Sesuai gambar rancang bangunnya yang bergaya arsitektur Eropa, bangunan kolosal istana baru Sultan Lingga di kaki pegunanang Lingga tersebut terdiri dari dua lantai (twee verdiepingen). Seluruh bangunan di bagian atasnya, lantai dua (de bovenste geheel) akan berfungsi sebagai harem yang mewah (een luisterrijke harem); sebuah bagian istana yang dikhususkan untuk tempat tinggal kaum perempuan (vrouwenberlijf). Sedangkan bagian bangunan paling bawahnya, lantai dasar (benedenhuis) akan menjadi istana tempat tinggal Sultan Mahmoed Riayatsyah. Ruang-ruang kamar yang berjejer di kiri dan kanan bangunan pada lantai dasar ini dipisahkan oleh sebuah koridor (waarvan de kamers links en regts door corridors). Selain itu, ditengah-tengah bangunan lantai dasar tersebut akan dibanguan pula sebuah receptiezaal (balairung).
Kerja-kerja pembangunan kompleks istana baru Sultan Lingga ini rupanya berjalan sangat lambat (De opbouw gaat zeer langzaa).
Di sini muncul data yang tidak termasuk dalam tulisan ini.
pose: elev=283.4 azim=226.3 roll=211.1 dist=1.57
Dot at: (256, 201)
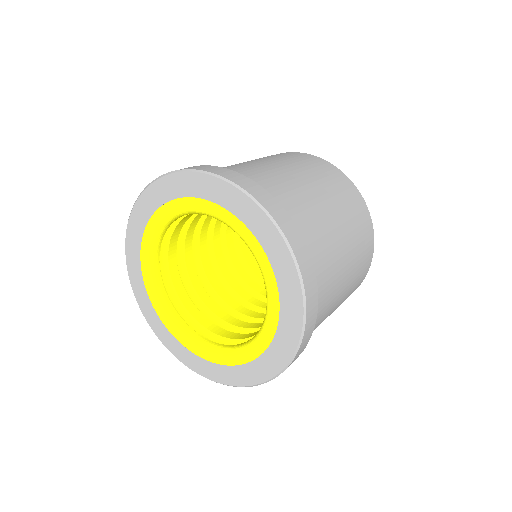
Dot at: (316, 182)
Pada tahun 1849, proses pembanguanannya telah memasuki tahun ketiga, yang bermakna kerja pembangunannya telah dimulai pada tahun 1847.
Lambatnya kerja pembangunan istana itu antara lain disebabkan oleh pekerjanya hanya terdiri dari 4 orang Cina, dan kurangnya bahan bangunan; sehingga kadangkala pengerjaannya terhenti selama berminggu-minggu.
Dalam gambar rancang bangunnya, bangunan utama yang akan menjadi istana baru Sultan Lingga di negeri baru yang dibangun di kaki Pegunungan Lingga itu akan dilindungi oleh sebuah benteng besar (een belangrijk fort gebouwd). Lengkap dengan parit batu, kanal-kanal, dan bastion. Apabila selesai, kompleks istana itu akan mampu menampung 3000 hingga 4000 orang.
Selain istana baru Sultan Lingga, kawasan negeri baru di kaki pegunungan Lingga tersebut, rencananya, akan dilengkapi pula dengan bangunan-bangunan lain yang juga terbuat dari batu bata. Bangunan-bangunan tersebut juga akan dikelilingi tembok batu yang kokoh (ringmuuren), dan tiga pintu gerbang (poorten).
Persoalannya, apakah proses pembangunan istana baru (het nieuwe paleis) Sultan Lingga itu selesai? Sayang informasi dalam jurnal TNI tak menjelaskan lebih lanjut. Namun demikian, ada bahan sumber tertulis lainnya dapat membantu kita, meskipun tak tuntas!
Bahan sumber tertulis itu, sebuah syair biografis sekaligus syair reportase yang yang dikenal dalam korpus khazanah manuskrip Melayu sebagai Syair Sultan Mahmud di Lingga, sebuah gubahan Entjik Kamariah (seorang perempuan penyair Daik-Lingga yang pernah menjadi pengasuh (kindermaid) Sultan Mahmud Muzafarsyah.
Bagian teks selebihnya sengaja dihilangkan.